Start of Input data
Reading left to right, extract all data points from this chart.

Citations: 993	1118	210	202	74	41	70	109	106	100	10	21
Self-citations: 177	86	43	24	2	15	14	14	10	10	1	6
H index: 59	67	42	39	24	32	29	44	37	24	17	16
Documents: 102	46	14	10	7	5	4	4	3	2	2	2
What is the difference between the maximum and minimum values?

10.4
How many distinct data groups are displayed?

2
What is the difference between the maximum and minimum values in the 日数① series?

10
End of Input data
Start of Input data
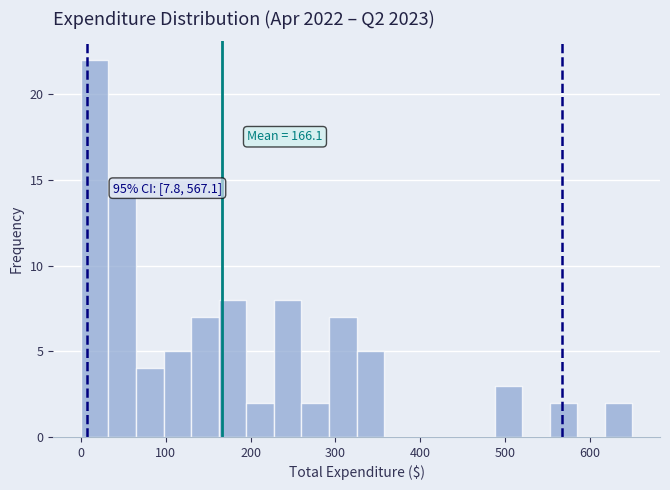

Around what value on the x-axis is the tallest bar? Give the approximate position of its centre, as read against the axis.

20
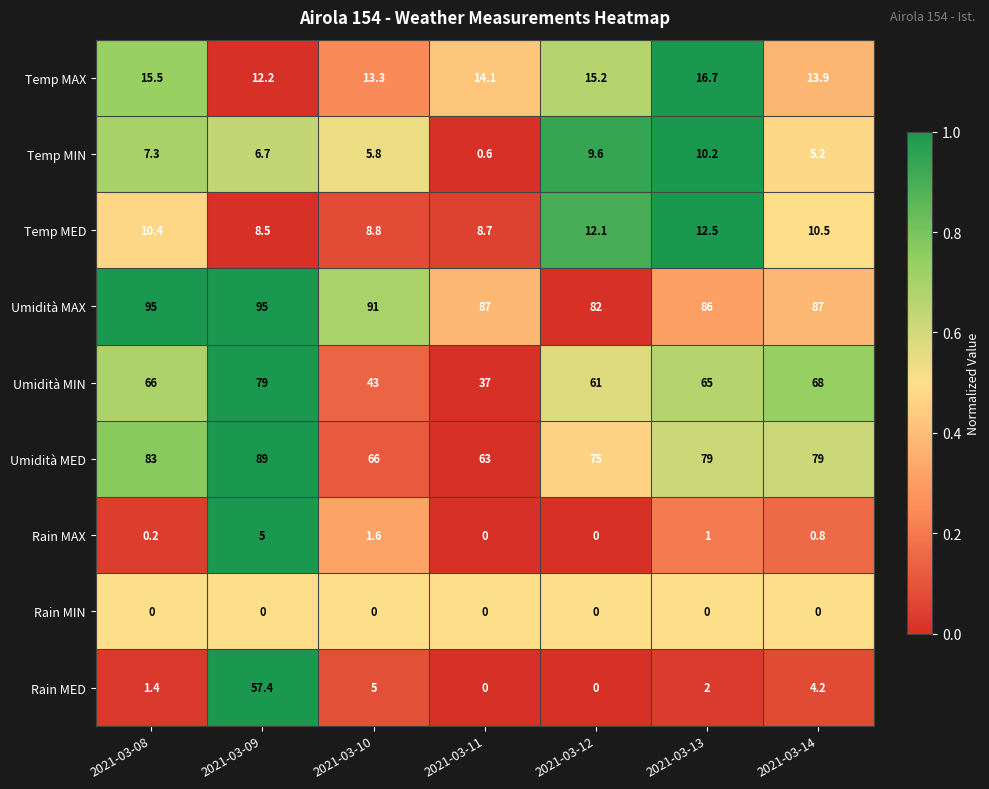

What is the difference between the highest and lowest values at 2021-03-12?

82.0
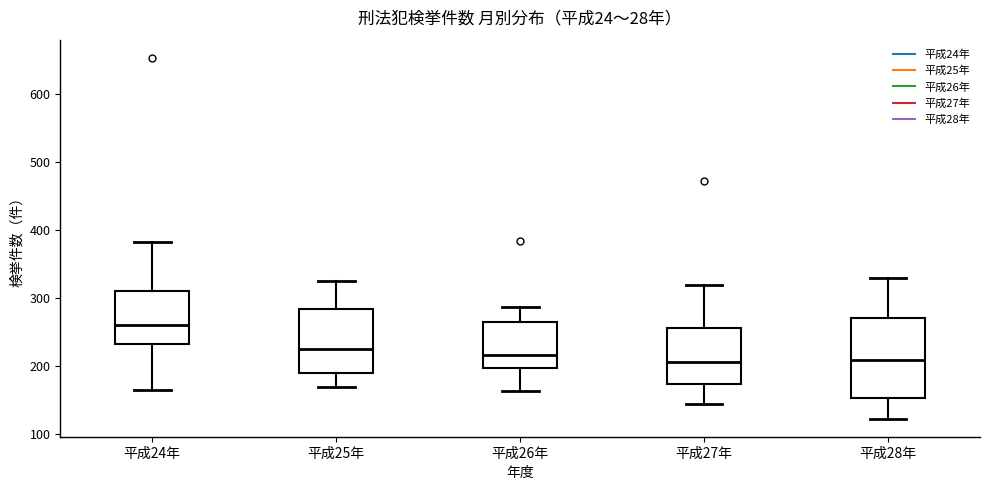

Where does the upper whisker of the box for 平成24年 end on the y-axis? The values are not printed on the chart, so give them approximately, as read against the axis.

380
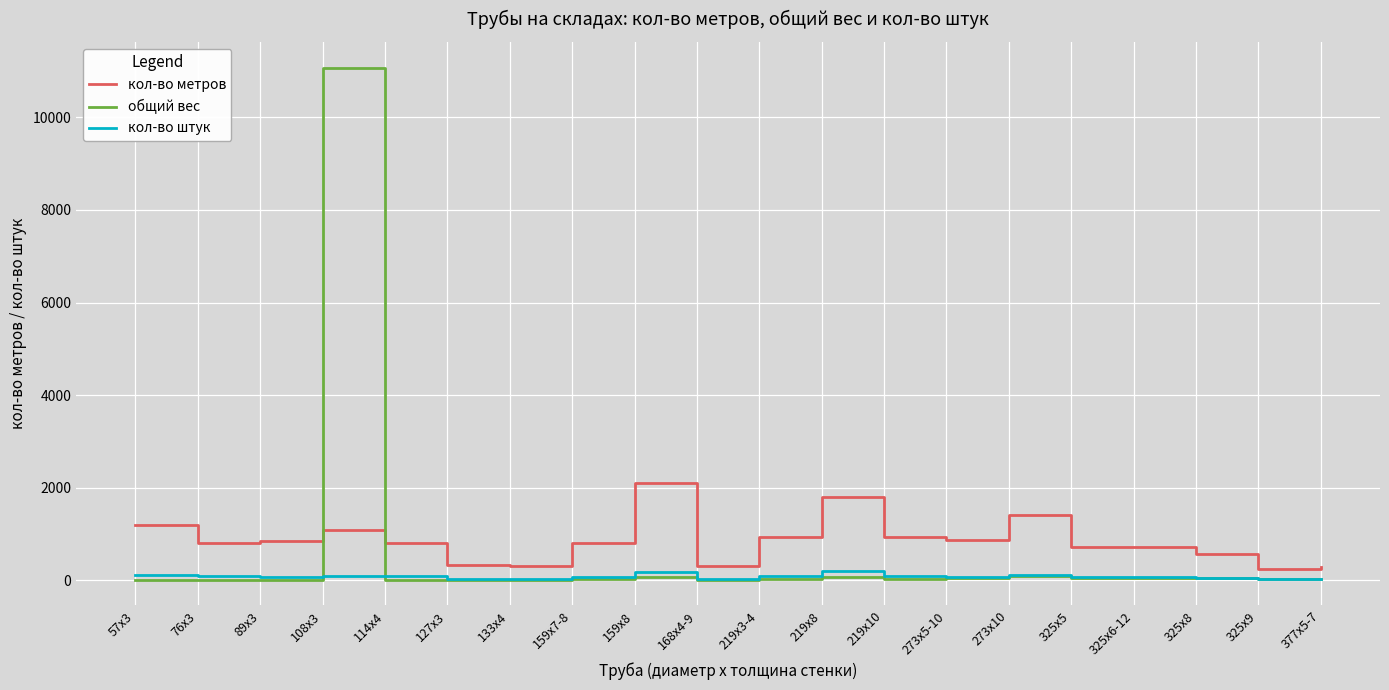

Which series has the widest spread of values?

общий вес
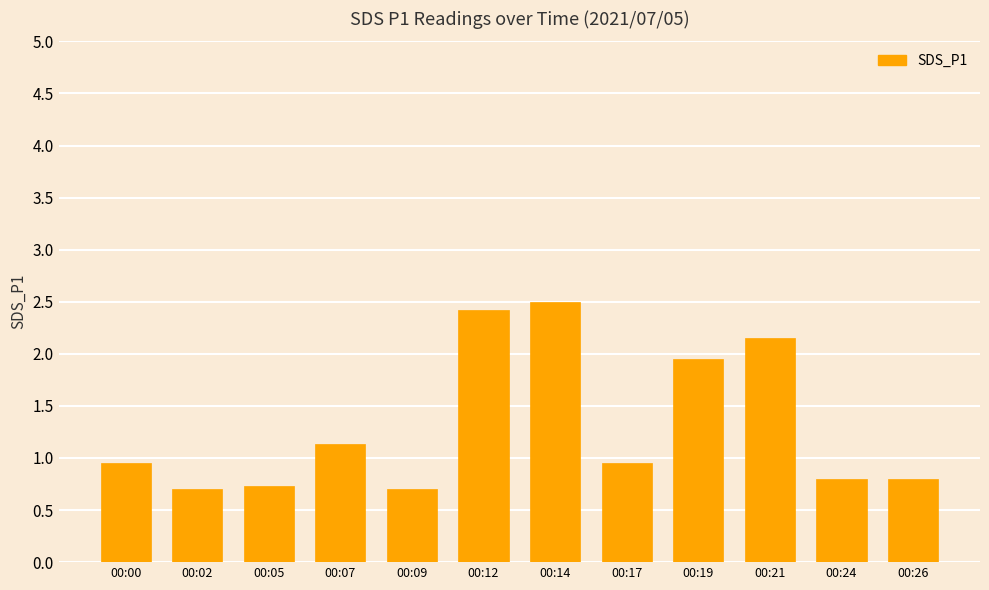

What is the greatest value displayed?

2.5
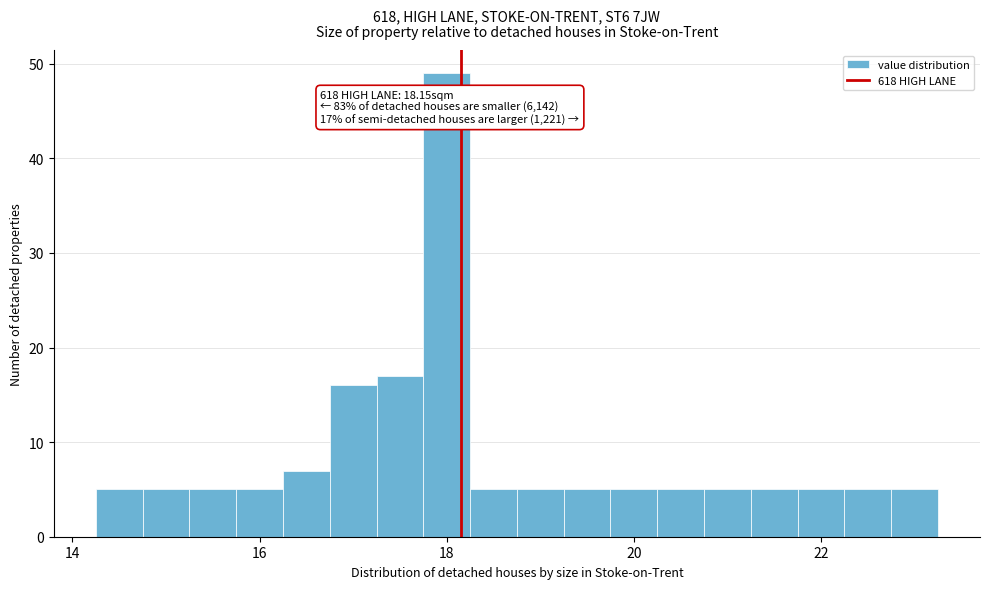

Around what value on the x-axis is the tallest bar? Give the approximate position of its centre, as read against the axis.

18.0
End of Input data
Please rewrite everything from the line containing "Reading left to" down to the line containing "What is the difference between the maximum and minimum values in", replacing "distinct" with "separate" and leaving all else unchanged.

Reading left to right, extract all data points from this chart.

Citations: 993	1118	210	202	74	41	70	109	106	100	10	21
Self-citations: 177	86	43	24	2	15	14	14	10	10	1	6
H index: 59	67	42	39	24	32	29	44	37	24	17	16
Documents: 102	46	14	10	7	5	4	4	3	2	2	2
What is the difference between the maximum and minimum values?

10.4
How many separate data groups are displayed?

2
What is the difference between the maximum and minimum values in the 日数① series?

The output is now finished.